The <think> blocks are synthetically generated from the rule-based agent's decision logic. This matters for two reasons. First, it teaches the model to reason before acting — chain-of-thought for trading. Second, the reasoning traces become the substrate that GRPO will later optimize. The model needs to be able to articulate why it's making a decision before RL can improve those decisions.

Training runs on Kaggle's free T4 GPUs using Unsloth + QLoRA (4-bit quantization, LoRA rank 64). The 7B model fits in 5.4 GB of VRAM. Loss drops from 1.55 to 1.42 in the first 20 steps — the model is learning the format and trading patterns.

What's next: GRPO

SFT teaches the model to imitate. GRPO teaches it to improve.

The plan: generate multiple action sequences per market state, score each against the environment's reward function, and update the policy toward higher-scoring sequences. No critic model needed — GRPO uses group-relative advantages, comparing actions within a batch rather than against a learned baseline.

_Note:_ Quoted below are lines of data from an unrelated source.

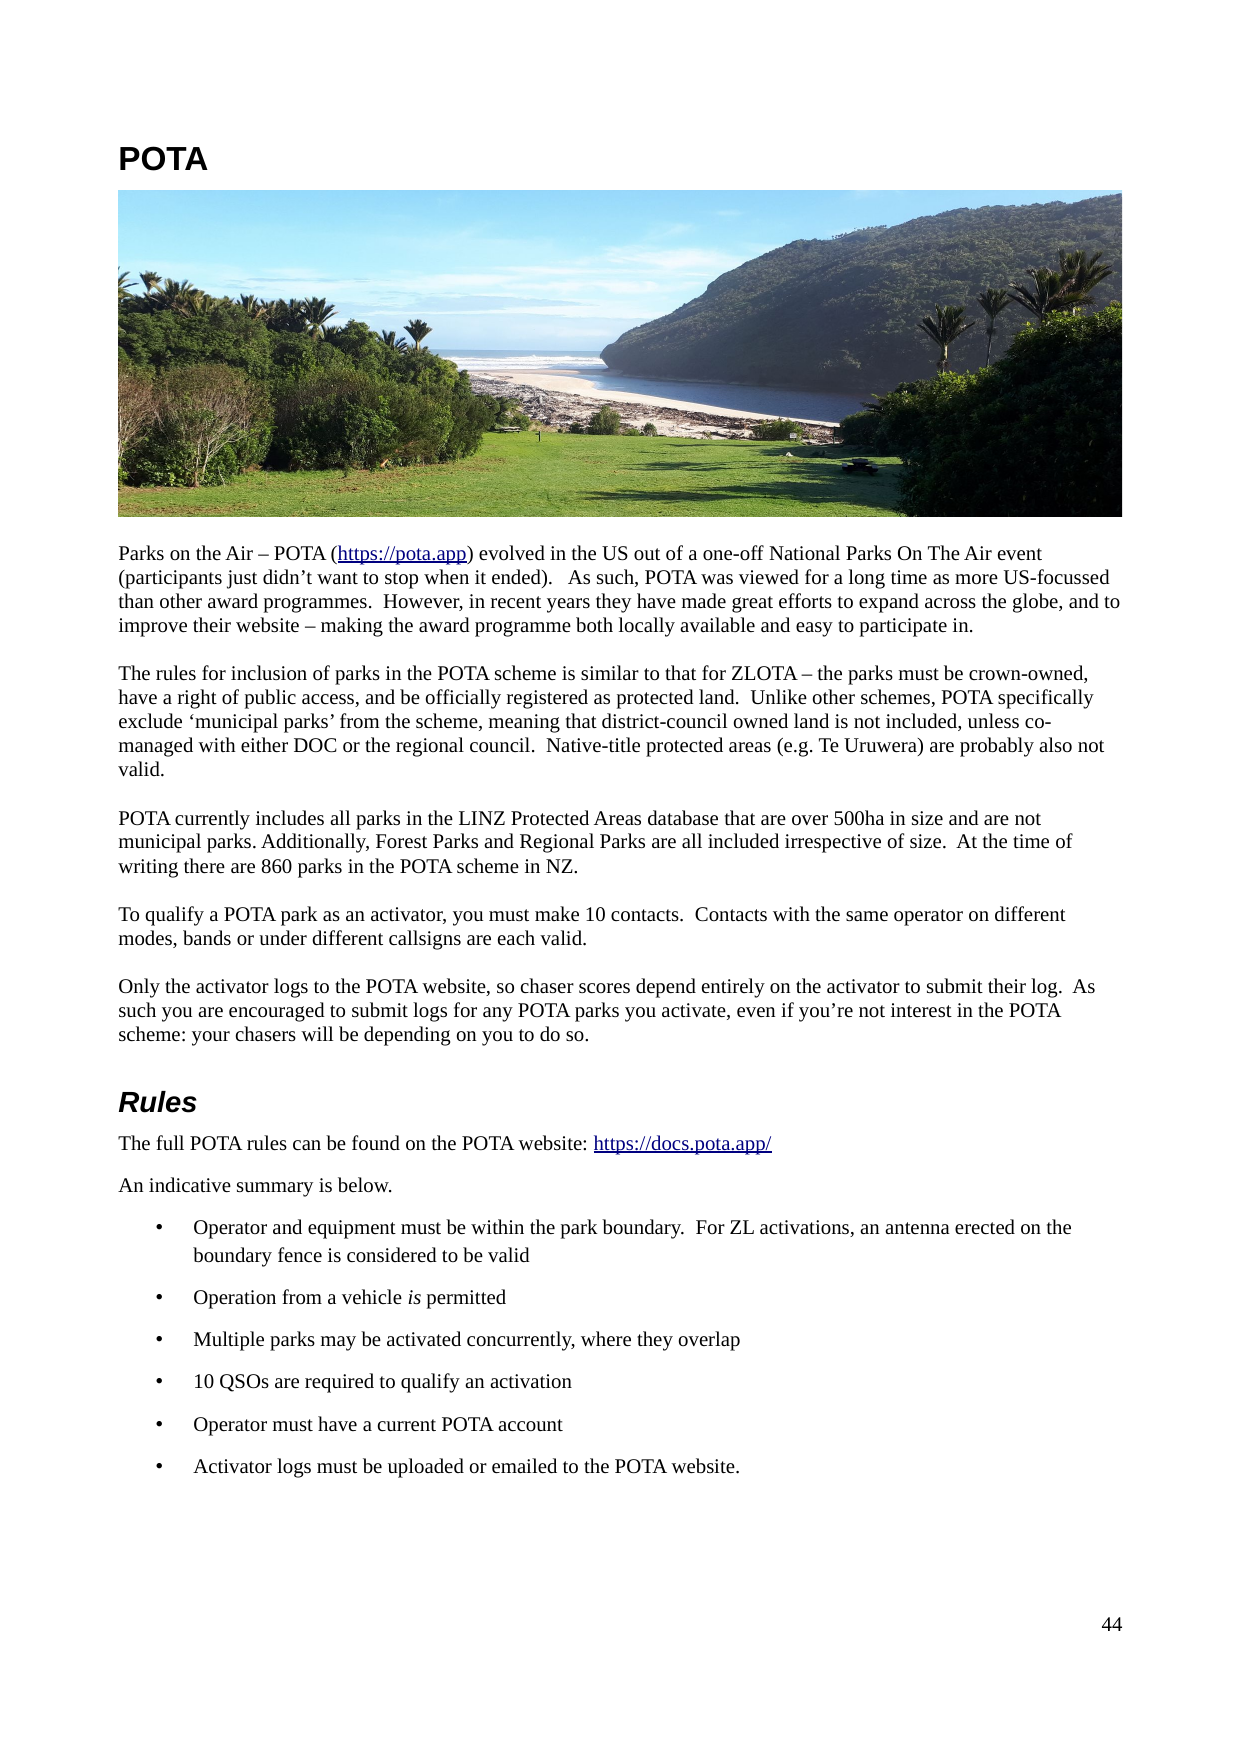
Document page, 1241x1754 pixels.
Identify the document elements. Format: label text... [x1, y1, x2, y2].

list Activator logs must be uploaded or emailed to the POTA website. [156, 1454, 1122, 1478]
text The full POTA rules can be found on the POTA website: https://docs.pota.app/ [118, 1131, 1122, 1155]
text An indicative summary is below. [118, 1173, 1122, 1197]
list Operator and equipment must be within the park boundary. For ZL activations, an antenna erected on the boundary fence is considered to be valid [156, 1215, 1122, 1267]
subtitle POTA [118, 139, 1122, 177]
list Operator must have a current POTA account [156, 1411, 1122, 1436]
text The rules for inclusion of parks in the POTA scheme is similar to that for ZLOTA – the parks must be crown-owned, have a right of public access, and be officially registered as protected land. Unlike other schemes, POTA specifically exclude ‘municipal parks’ from the scheme, meaning that district-council owned land is not included, unless co-managed with either DOC or the regional council. Native-title protected areas (e.g. Te Uruwera) are probably also not valid. [118, 661, 1122, 781]
text To qualify a POTA park as an activator, you must make 10 contacts. Contacts with the same operator on different modes, bands or under different callsigns are each valid. [118, 902, 1122, 950]
list Operation from a vehicle is permitted [156, 1285, 1122, 1309]
text POTA currently includes all parks in the LINZ Protected Areas database that are over 500ha in size and are not municipal parks. Additionally, Forest Parks and Regional Parks are all included irrespective of size. At the time of writing there are 860 parks in the POTA scheme in NZ. [118, 805, 1122, 878]
list 10 QSOs are required to qualify an activation [156, 1369, 1122, 1393]
picture [118, 190, 1123, 517]
subtitle Rules [118, 1085, 1122, 1118]
list Multiple parks may be activated concurrently, where they overlap [156, 1327, 1122, 1351]
text Parks on the Air – POTA (https://pota.app) evolved in the US out of a one-off National Parks On The Air event (participants just didn’t want to stop when it ended). As such, POTA was viewed for a long time as more US-focussed than other award programmes. However, in recent years they have made great efforts to expand across the globe, and to improve their website – making the award programme both locally available and easy to participate in. [118, 541, 1122, 637]
text Only the activator logs to the POTA website, so chaser scores depend entirely on the activator to submit their log. As such you are encouraged to submit logs for any POTA parks you activate, even if you’re not interest in the POTA scheme: your chasers will be depending on you to do so. [118, 974, 1122, 1046]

This is the same algorithm DeepSeek used to train R1. The hypothesis is that the model will discover strategies beyond what the rule-based expert taught it — better timing, smarter position sizing, regime awareness that the simple RSI rules couldn't capture.

The full loop will be: zero-shot baseline, then SFT for format and basic discipline, then GRPO for strategy discovery. Each stage has a clear purpose, and the evaluation harness makes it easy to compare results across all of them.

What this project is really about

This isn't about building a profitable trading bot. It's about building the complete RL pipeline for LLMs on a problem that's genuinely hard and measurable. The environment is versioned and tested, the experiments are tracked in MLflow, and every design decision — the information gap, the temporal splits, the synthetic reasoning traces — exists so that when the GRPO-trained model beats the zero-shot baseline, I'll know exactly why. And if it doesn't, I'll know exactly where to look.